[Beowulf] [External] Power Cycling Question
Lux, Jim (US 7140)
james.p.lux at jpl.nasa.gov
Mon Jul 19 18:08:32 UTC 2021
On 7/19/21, 9:12 AM, "Beowulf on behalf of Prentice Bisbal via Beowulf" <beowulf-bounces at beowulf.org on behalf of beowulf at beowulf.org> wrote:
Doug,
<snip>
I know they there is a direct relationship between system failure and
operating temperature, but I don't know if that applies to all
components, or just those with moving parts. Someone somewhere must
have done research on this. I know Google did research on hard drive
failure that was pretty popular. I would imagine they would have
researched this, too.
In general, it follows the Arrhenius relationship with some TBD exponent. 10C rise ages twice as fast is a common rule of thumb.
There's all sorts of background physics to this - drift of metallization and doping , radiation accumulation, etc.,etc.

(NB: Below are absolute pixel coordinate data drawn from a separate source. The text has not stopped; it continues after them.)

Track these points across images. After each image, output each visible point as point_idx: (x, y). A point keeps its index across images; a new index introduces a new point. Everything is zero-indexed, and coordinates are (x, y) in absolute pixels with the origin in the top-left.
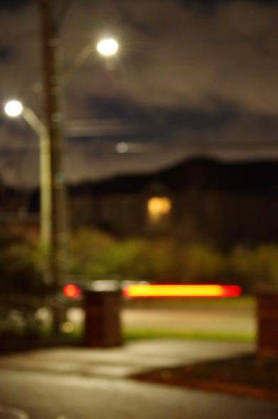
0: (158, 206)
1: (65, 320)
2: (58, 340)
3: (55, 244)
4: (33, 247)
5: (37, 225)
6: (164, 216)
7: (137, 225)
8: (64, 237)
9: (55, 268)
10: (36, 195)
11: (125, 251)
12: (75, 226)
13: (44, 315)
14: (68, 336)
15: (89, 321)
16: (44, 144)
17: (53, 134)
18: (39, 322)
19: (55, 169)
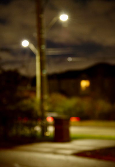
0: (84, 84)
1: (47, 131)
2: (44, 139)
3: (42, 100)
4: (33, 101)
5: (35, 92)
6: (87, 88)
7: (76, 92)
8: (46, 97)
9: (42, 109)
10: (34, 79)
11: (71, 103)
12: (50, 92)
13: (38, 129)
14: (48, 137)
15: (56, 131)
16: (38, 58)
17: (41, 54)
18: (36, 132)
19: (42, 69)
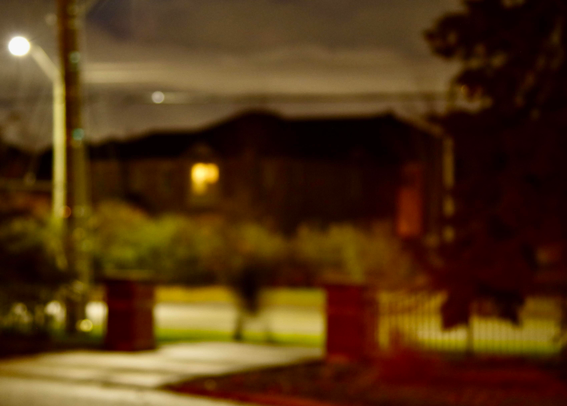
0: (203, 174)
1: (84, 316)
2: (73, 340)
3: (70, 220)
4: (42, 223)
5: (48, 195)
6: (210, 186)
7: (176, 198)
8: (82, 210)
9: (70, 248)
10: (48, 155)
11: (158, 231)
12: (95, 200)
13: (56, 310)
14: (85, 334)
15: (112, 318)
16: (59, 92)
17: (70, 77)
18: (49, 318)
19: (71, 124)
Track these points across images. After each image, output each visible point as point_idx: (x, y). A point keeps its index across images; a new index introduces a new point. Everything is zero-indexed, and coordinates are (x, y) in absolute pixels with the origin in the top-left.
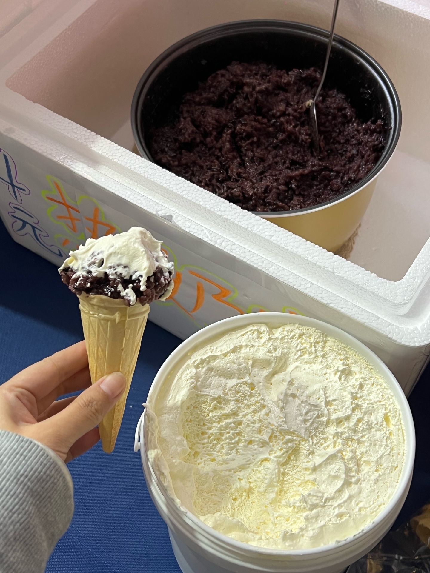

Cycling is a different failure mechanism, and there it's propagation of microscopic defects with each cycle, as well as the more obvious "cracks in solder/PWB trace" kind of thing. One of the big issues today is the difference in CTE between the chips (or their packages) and the PWB. Column and Grid arrays that are soldered in have an issue with the corner pins/balls/columns being stressed more than the sides, and any time you have cyclic stress, you have the prospect of work hardening and micro crack propagation. Sockets with interposers do help with this, because they allow changing misalignment without failure. OTOH, now you have a socket and interposer, which can fail.